According to a report from The Mercury News, the judge dismissed a last-ditch appeal, thus allowing the settlement to proceed. This appeal had been lodged by two iPhone owners who contested the terms of the agreement and demanded a larger payout

But, the 9th U.S. Circuit Court of Appeals rejected the appeal by the two iPhone owners who had objected to the settlement’s terms, clearing the final hurdle for the agreement to proceed.

Approximately three million claims were received, and the current estimate pegs compensation at around $65 per claim according to, Tyson Redenbarger the attorney representing iPhone customers.

The lawsuit accused Apple of orchestrating “one of the most extensive instances of consumer deception in history” by deliberately slowing down iPhone performance as the internal lithium-ion batteries aged.

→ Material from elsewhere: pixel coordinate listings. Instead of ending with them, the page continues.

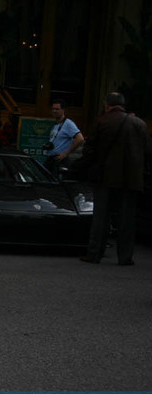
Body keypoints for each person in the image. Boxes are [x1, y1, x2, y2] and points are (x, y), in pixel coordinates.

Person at [80, 92, 152, 266]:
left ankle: (94, 253)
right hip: (131, 180)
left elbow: (89, 150)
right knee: (127, 219)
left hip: (105, 177)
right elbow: (148, 151)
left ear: (107, 105)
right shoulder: (139, 124)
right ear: (123, 105)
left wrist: (89, 167)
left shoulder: (101, 121)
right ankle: (125, 257)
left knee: (101, 218)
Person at [44, 99, 84, 175]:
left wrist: (66, 153)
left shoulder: (68, 123)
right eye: (53, 109)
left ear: (63, 110)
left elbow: (80, 138)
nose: (54, 111)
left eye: (57, 109)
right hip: (51, 158)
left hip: (60, 160)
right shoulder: (55, 124)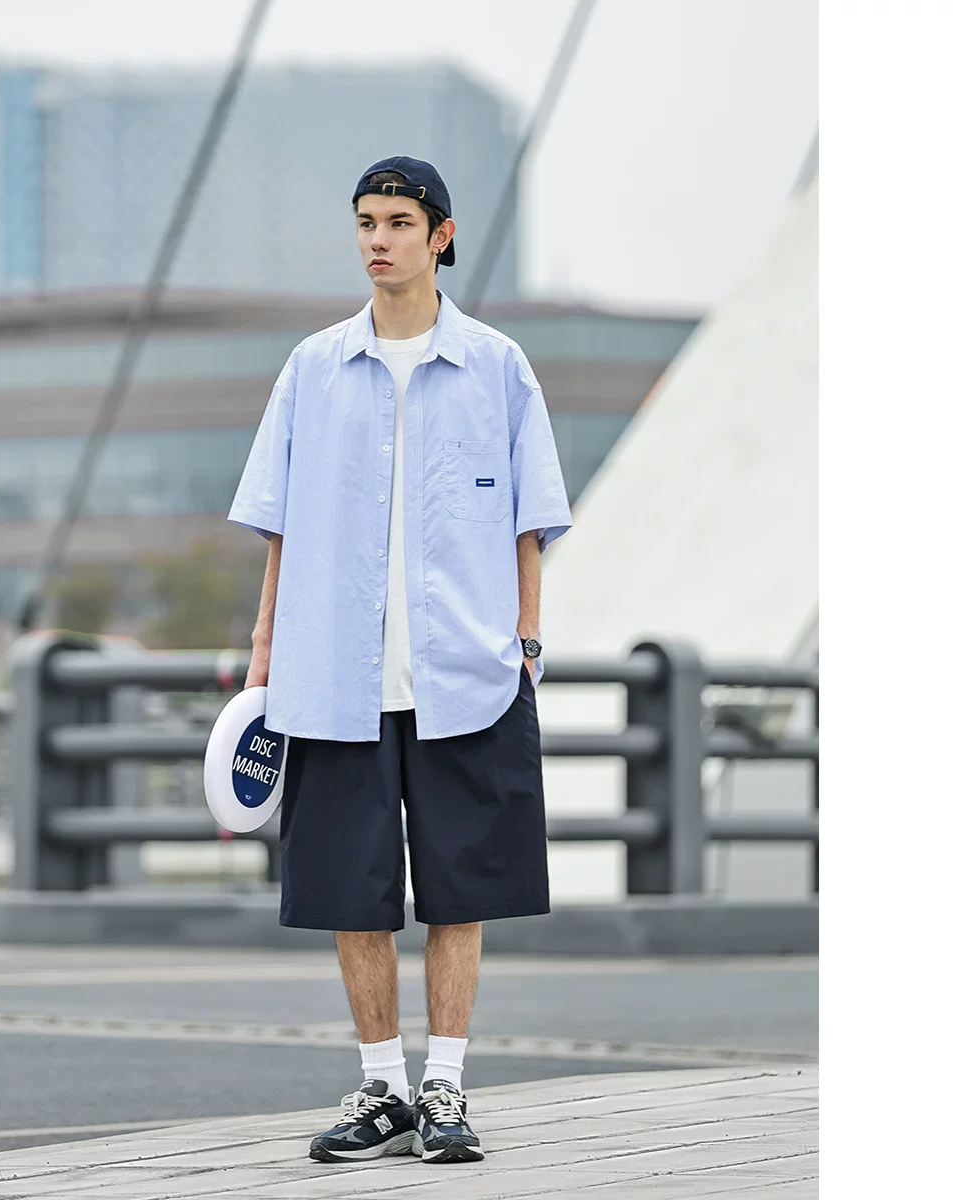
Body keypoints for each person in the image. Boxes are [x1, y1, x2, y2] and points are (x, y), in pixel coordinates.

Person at [227, 155, 573, 1165]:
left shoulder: (499, 367)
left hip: (469, 674)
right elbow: (278, 528)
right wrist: (264, 651)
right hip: (333, 677)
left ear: (441, 237)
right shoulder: (312, 368)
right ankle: (382, 1087)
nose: (377, 240)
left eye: (397, 223)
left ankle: (446, 1087)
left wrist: (527, 645)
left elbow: (531, 521)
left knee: (463, 889)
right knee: (352, 890)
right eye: (366, 223)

Apple issued a public apology and provided discounted battery replacements, and added the option to enable or disable the feature.

After the battery controversy, Apple added extra battery management features and warnings.

After the controversy, Apple introduced new iOS features aimed at mitigating the long-term degradation of battery health. Apple initially consented to the $500 million settlement in March, 2020 but denied any wrongdoing.

Some Apple fans on the MacRumors site were unimpressed with the penalty against Apple.

Said one MacRumors poster: “Overblown issue. Apple doing the right thing in stabilizing the device by throttling the CPU while Samsung and others say “whelp, your battery is old so it’s causing your phone to reboot” and Apple gets the lawsuit while other companies go free. What a bunch of complainers. Now, I do agree with the lawsuit that Apple did wrong in failing to notify, but throttling is absolutely the correct course of action which goes above and beyond what other companies fail to do.

Another poster used sarcasm to make the point saying “ Yes I remember. Took me months of therapy to recover from the damages incurred by Apple unveiling that after 5 years of intensive use, my battery was no longer up to the tasks and they silently decided to protect my iPhone from completely failing on me by no longer letting it pull the last bits of juice while doing its best to satisfy my hardcore needs. Shocked I was! Thank god the US is blessed with lawyers that volunteer to undo this unforgivable act of ignorance by having Apple bleed while filling their own pockets”.